Exercise instructions
When you reach the line containing "महागठबंधन का हिस्सा" in the entries below, start writing out each line exactly, and stop after the line containing "विश्लेषकों का मानना".

══ Supplied records ══

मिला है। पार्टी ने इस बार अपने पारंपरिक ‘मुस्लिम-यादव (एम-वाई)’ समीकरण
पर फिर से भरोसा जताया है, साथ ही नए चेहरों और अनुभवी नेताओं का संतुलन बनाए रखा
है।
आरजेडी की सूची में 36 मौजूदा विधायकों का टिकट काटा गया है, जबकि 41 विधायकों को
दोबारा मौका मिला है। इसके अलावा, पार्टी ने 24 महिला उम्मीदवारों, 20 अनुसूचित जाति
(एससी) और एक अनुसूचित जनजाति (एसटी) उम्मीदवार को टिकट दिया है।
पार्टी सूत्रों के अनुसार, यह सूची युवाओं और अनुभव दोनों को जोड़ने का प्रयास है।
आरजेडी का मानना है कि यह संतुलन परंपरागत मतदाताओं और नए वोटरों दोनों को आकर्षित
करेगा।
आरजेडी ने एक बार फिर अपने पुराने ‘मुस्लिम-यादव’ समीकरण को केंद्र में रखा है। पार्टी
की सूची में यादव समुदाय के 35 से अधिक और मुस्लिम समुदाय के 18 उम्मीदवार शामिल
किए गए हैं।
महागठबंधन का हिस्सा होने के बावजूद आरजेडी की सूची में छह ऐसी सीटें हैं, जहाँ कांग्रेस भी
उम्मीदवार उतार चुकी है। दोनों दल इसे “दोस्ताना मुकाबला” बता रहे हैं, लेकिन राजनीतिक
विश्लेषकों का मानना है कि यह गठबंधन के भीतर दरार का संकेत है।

═══
══ Supplied records ══

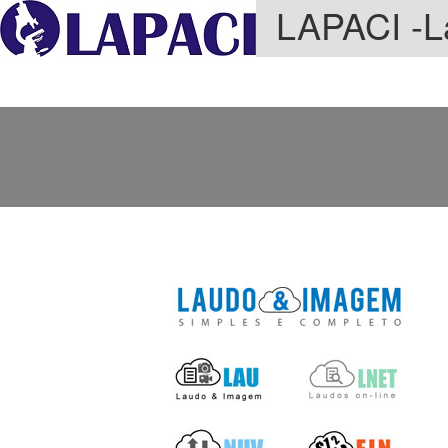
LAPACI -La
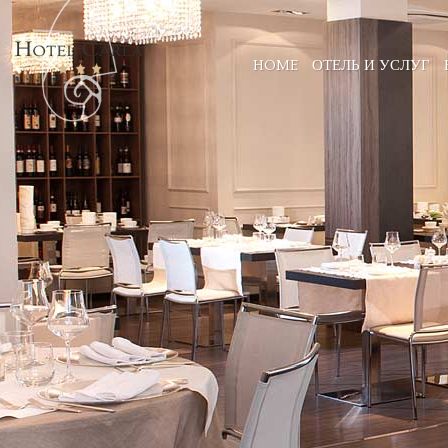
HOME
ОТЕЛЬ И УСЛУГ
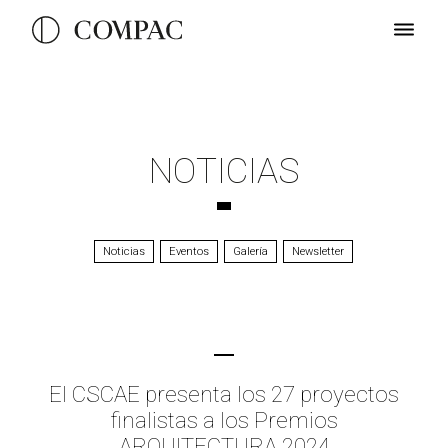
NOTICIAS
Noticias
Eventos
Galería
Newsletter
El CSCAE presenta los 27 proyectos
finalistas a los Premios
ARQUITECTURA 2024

═══

Solution below
महागठबंधन का हिस्सा होने के बावजूद आरजेडी की सूची में छह ऐसी सीटें हैं, जहाँ कांग्रेस भी
उम्मीदवार उतार चुकी है। दोनों दल इसे “दोस्ताना मुकाबला” बता रहे हैं, लेकिन राजनीतिक
विश्लेषकों का मानना है कि यह गठबंधन के भीतर दरार का संकेत है।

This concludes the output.